Two of Pereira’s friends lately had a complicated breakup. She supported one of them after discovering the other turned to ChatGPT, a notoriously awful therapy substitute, not their partner, when they needed to talk about their feelings. “It’s like they didn’t want to sit through any difficult human feelings,” she said. “They just wanted to process something and move on, which is not how things work.”

Suddenly I couldn’t do it by myself. I was too dependent on AI to do the simplest things [at work].

Richard Barnes, who is 31 and works as a marine biologist and restaurant server in Hawaii, is similarly skeptical. “I am not sure if I would think differently about someone who uses ChatGPT, but I would be like, ‘come on,’” he said. “You shouldn’t have to rely on it to make a grocery list.

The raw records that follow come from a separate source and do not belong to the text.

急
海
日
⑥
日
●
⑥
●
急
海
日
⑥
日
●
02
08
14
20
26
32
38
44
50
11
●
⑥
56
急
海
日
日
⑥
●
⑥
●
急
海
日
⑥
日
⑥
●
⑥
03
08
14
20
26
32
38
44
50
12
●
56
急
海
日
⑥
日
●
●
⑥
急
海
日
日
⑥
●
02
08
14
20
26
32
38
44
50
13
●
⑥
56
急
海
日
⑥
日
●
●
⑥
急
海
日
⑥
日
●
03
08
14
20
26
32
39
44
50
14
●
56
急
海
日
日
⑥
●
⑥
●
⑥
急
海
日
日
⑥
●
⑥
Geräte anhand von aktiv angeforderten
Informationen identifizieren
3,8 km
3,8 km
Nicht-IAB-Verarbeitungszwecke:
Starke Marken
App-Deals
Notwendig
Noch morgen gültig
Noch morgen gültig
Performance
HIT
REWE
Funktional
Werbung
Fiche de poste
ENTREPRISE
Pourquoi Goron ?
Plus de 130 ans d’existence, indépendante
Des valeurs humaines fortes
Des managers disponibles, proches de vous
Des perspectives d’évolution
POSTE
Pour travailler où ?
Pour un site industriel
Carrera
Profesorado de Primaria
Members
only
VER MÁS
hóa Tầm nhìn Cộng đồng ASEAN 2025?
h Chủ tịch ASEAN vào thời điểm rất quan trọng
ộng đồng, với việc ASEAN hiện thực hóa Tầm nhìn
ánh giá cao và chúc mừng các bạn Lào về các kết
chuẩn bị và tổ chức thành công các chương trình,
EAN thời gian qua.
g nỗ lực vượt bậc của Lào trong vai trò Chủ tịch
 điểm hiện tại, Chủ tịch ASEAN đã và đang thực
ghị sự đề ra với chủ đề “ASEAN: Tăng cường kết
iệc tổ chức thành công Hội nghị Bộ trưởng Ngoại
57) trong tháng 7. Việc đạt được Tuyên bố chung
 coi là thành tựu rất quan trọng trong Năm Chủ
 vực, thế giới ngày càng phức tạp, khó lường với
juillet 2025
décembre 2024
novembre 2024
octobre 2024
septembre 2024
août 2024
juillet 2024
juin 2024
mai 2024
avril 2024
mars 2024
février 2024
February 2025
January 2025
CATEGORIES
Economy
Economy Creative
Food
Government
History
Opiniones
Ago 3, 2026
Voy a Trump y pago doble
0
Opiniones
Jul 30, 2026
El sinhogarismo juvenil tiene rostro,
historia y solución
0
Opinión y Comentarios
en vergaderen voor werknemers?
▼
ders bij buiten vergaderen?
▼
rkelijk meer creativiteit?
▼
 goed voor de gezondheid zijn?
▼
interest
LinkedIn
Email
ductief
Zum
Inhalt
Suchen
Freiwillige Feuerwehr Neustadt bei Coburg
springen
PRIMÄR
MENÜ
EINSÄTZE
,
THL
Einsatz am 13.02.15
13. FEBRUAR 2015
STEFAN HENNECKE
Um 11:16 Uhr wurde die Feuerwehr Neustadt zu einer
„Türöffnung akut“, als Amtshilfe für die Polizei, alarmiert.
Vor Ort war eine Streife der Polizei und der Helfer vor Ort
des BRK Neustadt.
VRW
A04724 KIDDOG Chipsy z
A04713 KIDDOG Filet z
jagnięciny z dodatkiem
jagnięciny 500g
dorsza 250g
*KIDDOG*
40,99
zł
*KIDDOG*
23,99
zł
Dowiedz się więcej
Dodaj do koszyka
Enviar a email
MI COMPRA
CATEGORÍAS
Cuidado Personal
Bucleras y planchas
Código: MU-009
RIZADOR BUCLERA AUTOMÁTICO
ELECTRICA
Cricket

Your life is likely not that hard. We can make the list together.”

Celebrity and Industry Backlash.

When director Guillermo del Toro said he would “rather die” than use AI tools, it made headlines. Similarly, SZA’s Instagram stories rant against the tech warning about “environmental racism” and showing fear over users who are “codependent on a machine”. Ditto still for when Simu Liu, Alison Roman, Céline Dion, Emily Blunt, and others make statements that are skeptical of AI in their respective industries. I think these quotes go viral for a cause: people sympathize with them.

This attitude exists even among those in the tech sector. Last month, Pinterest introduced a filter that lets users turn off AI content. Meta lets users mute, but not entirely deactivate, similar slop on Instagram. Sources suggested that “cursor resistance” is on the rise, as some Silicon Valley professionals refuse to use AI to write their code.

{Luciano Noijeen, a lead software engineer based in Greece and the Netherlands, told me that he enthusiastically used AI in the past to write or enhance his coding.|According to Luciano Noijeen, a {lead|

Gregory Nielsen
Gregory Nielsen

A seasoned gaming analyst with over a decade of experience in the online casino industry, specializing in slot machine mechanics and player psychology.